BOROUGE-
Adnoc petrochemicals JV Borouge reported net income of USD 294.5 mn in 3Q 2025, down 10.1% y-o-y, but up 52% q-o-q, according to its financials (pdf) and a separate earnings release (pdf). Revenues also fell 9.5% y-o-y to USD 1.4 bn due to lower benchmark prices.
Quarterly growth was fueled by record production following the completion of the planned Borouge 3 plant turnaround in 2Q 2025 — a scheduled maintenance program that temporarily reduced output earlier in the year. Robust sales volumes, up 19% q-o-q to 1.4 mn tons, also buoyed results along with strong pricing.
Nine-month performance: Net income dropped 15.4% y-o-y to USD 768.8 mn for 9M 2025, while revenues declined to USD 4.2 bn, down 5.3% y-o-y, reflecting lower pricing.
Looking ahead: Borouge reaffirmed its FY 2025 dividend guidance at 16.2 fils per share, with 2H payouts expected in April 2026. The Borouge 4 expansion project — now over 90% complete — is expected to add 1.4 mn tons of annual capacity once operational.
MULTIPLY GROUP-
Multiply Group reported a 162% y-o-y rise in net income to AED 1.9 bn in 3Q 2025, according to its financials (pdf) and a separate earnings release (pdf). Revenues more than doubled y-o-y to AED 1.2 bn. Results were driven by the consolidation of Spanish fashion retailer Tendam — in which it acquired a 67.91% stake at the start of the year — organic growth across operating verticals, and the sale of its district cooling arm PAL Cooling, which boosted results by AED 2.7 bn.
On a nine-month basis, net income stood at AED 2.7 bn — a 7.3% rise y-o-y. Revenues doubled to AED 2.2 bn from AED 1.1 bn in the same period last year.
PHOENIX-
Abu Dhabi-based Phoenix Group posted a net loss of USD 46.4 mn in 3Q 2025, compared to income of USD 47.6 mn a year earlier, as it saw a USD 48.5 mn noncash impairment on its South Carolina sites, according to its financials (pdf) and a separate earnings release (pdf). Revenues dipped 11% y-o-y to USD 31.9 mn. Still, hosting activity improved and self-mining activity increased 6% y-o-y, and margins climbing to 46%.
On a nine-month basis, Phoenix reported a net loss of USD 229.1 mn versus USD 169.8 mn in income a year before, as the firm saw higher overall costs during the period and revenues fell 40.9% y-o-y to USD 92.3 mn.
Looking ahead, the company said it expects to add 62 MW of new capacity in Ethiopia in 4Q 2025 and another 44 MW across North America by 1Q 2026, which will double self-mining capacity to 13 EH/s.
BINGHATTI-
Dubai real estate developer Binghatti Holding doubled its net income to AED 839 mn in 3Q 2025, according to its financials (pdf) and a separate earnings release (pdf).
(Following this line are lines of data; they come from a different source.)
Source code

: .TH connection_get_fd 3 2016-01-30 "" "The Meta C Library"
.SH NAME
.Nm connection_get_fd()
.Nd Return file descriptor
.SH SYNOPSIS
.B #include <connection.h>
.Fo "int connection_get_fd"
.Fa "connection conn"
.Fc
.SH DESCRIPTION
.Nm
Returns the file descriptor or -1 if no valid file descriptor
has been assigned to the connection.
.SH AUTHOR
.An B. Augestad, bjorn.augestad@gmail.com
Its top line rose 67% y-o-y to AED 2.6 bn, while sales grew 79% y-o-y to AED 3.5 bn.
Over the nine-month period, the company’s revenues almost tripled y-o-y to AED 9 bn. Net income came in at AED 2.6 bn — a 145% increase from the previous year. Robust sales momentum, ahead-of-time project handovers, and strong performance from its mainstream and premium mainstream options drove the results. Non-resident investors made up 60% of total sales.
In the pipeline: Binghatti’s total assets grew 73% y-o-y to AED 22 bn, driven by project expansion and pipeline growth. The company has 27 projects currently under development — up 29% y-o-y — set to offer over 20k residential units with a combined GDV of AED 44 bn. Its pipeline also includes 11 new projects, with over 18k units planned to launch.
DUBAI AEROSPACE ENTERPRISE-
Dubai Aerospace Enterprise (DAE) saw its bottom line grow 82.3% y-o-y to USD 566.7 mn in 9M 2025, which management attributed to stronger operating performance and ins.-related recoveries, according to an earnings release (pdf). The firm’s revenues increased 25.6% y-o-y to USD 1.3 bn during the same period, driven largely by higher lease revenues from newly acquired aircraft. The firm acquired 249 owned aircraft during the period.
NATIONAL BANK OF FUJAIRAH-
The National Bank of Fujairah reported a net income AED 320 mn in 3Q 2025, a 52.9% increase y-o-y from the previous year, according to its financials (pdf) and a separate earnings release (pdf). Operating income for the quarter came in at AED 662 mn — up 6.2% compared to the same period last year.
During the nine months period, the company saw a net income of AED 945.4 mn, a 45.4% increase y-o-y, while its operating income saw a 10.6% uptick to AED 2 bn. Results were underpinned by robust business growth, strong asset management, and reduced impairment provisions.